KEF Blade Two - Samenvattend

Ik heb de ‘grote’ Blade een aantal keren kunnen beluisteren en de Blade Two is wat mij betreft een absolute ‘chip of the old block’. Het nobele karakter is, op zeer kleine details na, precies hetzelfde. Qua plaatsing en ruimtelijkheid doen ze niet voor elkaar onder omdat ze allebei een vrijwel perfect tijd- en fasegedrag vertonen. De transparantie in het midden en hoog is bij beide modellen eveneens van extreem hoge kwaliteit.



De grote Blade is gemiddeld genomen nét wat ‘grootser’ van klank dan de Blade Two. De Two geeft, als je ze in een redelijk grote ruimte naast elkaar zou luisteren, net wat minder energie af. Toch kan ik me zomaar voorstellen dat de Blade Two in kleinere ruimtes beter uitgewogen kan klinken dan de Blade.

Als je het over prijs/kwaliteit verhouding hebt moet je die nuance mee laten tellen: welke Blade in absolute zin het beste is, hangt er toch een beetje van af waar je ze neerzet.

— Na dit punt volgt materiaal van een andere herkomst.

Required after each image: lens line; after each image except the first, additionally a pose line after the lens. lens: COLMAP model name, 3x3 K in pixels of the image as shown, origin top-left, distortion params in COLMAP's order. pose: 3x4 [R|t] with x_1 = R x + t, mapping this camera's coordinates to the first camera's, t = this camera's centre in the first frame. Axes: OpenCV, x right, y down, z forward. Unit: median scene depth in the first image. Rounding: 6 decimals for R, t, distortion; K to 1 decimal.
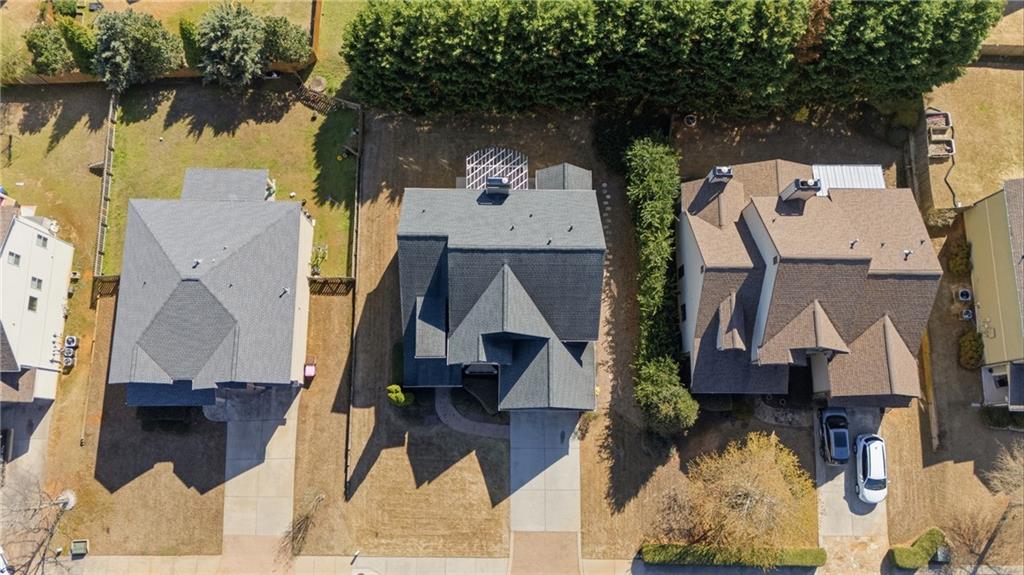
lens RADIAL K [[758.6, 0, 512.0], [0, 758.6, 287.5], [0, 0, 1]] dist [0.115073, -0.145939]
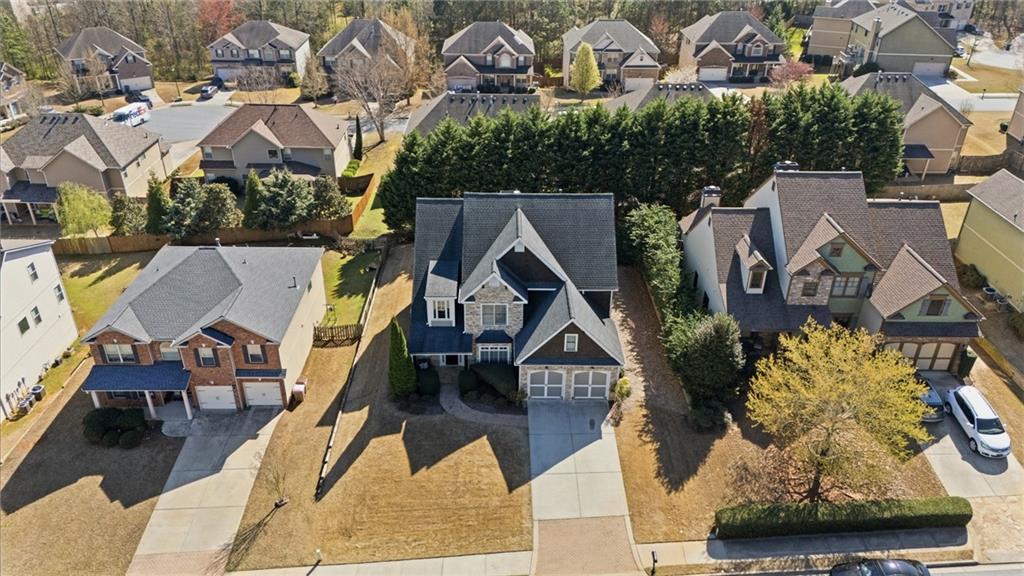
lens RADIAL K [[758.6, 0, 512.0], [0, 758.6, 288.0], [0, 0, 1]] dist [0.115073, -0.145939]
pose [[0.999804, -0.019351, 0.004164, -0.021267], [0.015750, 0.650305, -0.759510, 0.728637], [0.011989, 0.759426, 0.650483, 0.352528]]
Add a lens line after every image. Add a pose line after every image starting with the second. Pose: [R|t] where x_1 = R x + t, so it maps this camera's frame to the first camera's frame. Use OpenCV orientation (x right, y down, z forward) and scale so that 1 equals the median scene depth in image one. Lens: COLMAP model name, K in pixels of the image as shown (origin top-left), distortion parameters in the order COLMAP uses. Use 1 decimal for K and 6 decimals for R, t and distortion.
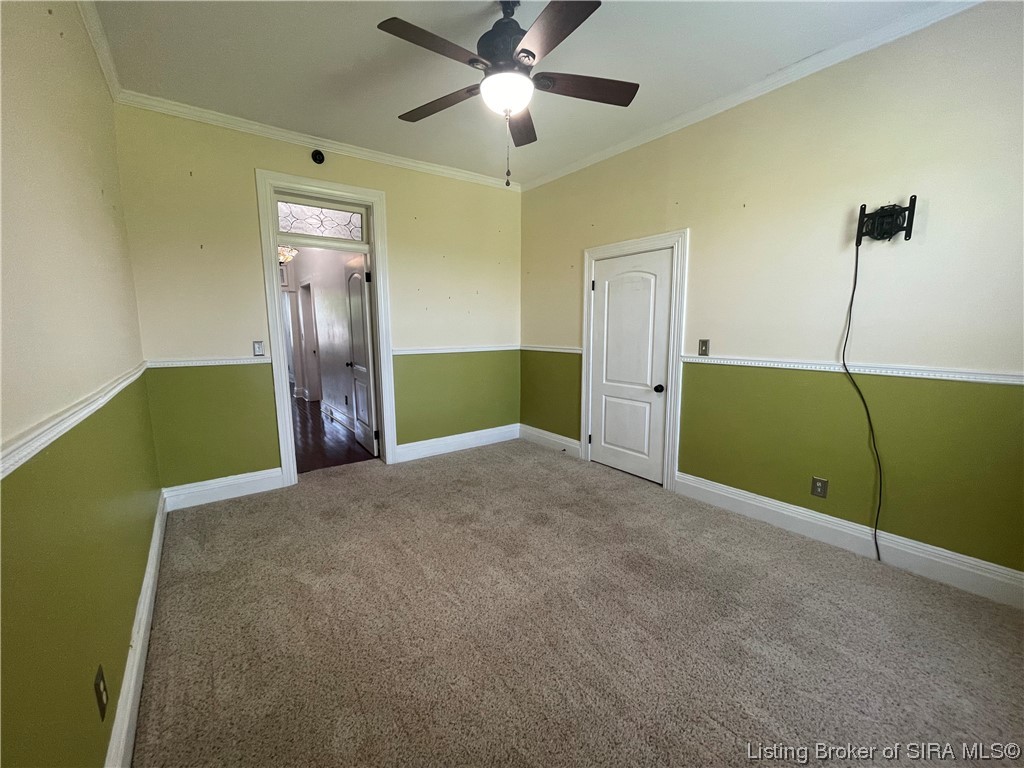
lens RADIAL K [[413.0, 0, 506.5], [0, 413.0, 385.6], [0, 0, 1]] dist [-0.002375, 0.000746]
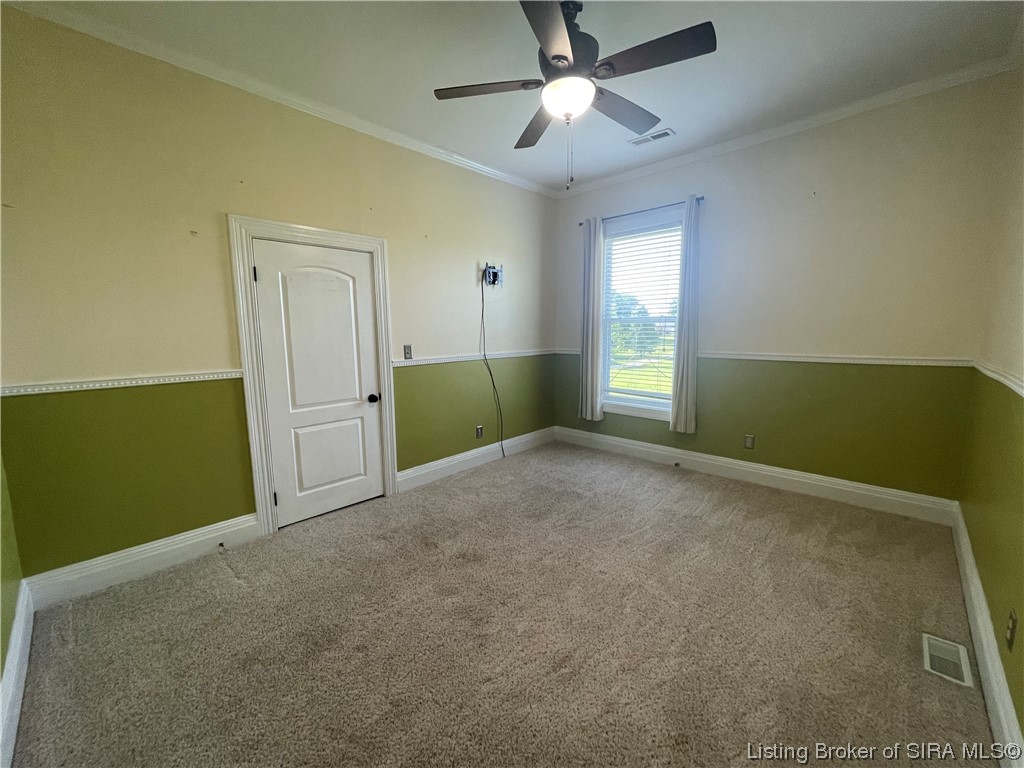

Het is echter wél zo dat de Blade Two qua prestaties dichter bij de Blade komt dan zijn kleinere omvang en lagere prijs doen vermoeden. Dus als je het puur economisch gaat bekijken is de Blade Two misschien wel niet de beste van de twee, maar voor veel mensen tóch de aantrekkelijkste.

En dan moet ik KEF nageven dat ze dat, marketingtechnisch gezien, bijzonder geniaal hebben aangepakt. De KEF Blade Two is in werkelijk alle opzichten een fantastische luidspreker.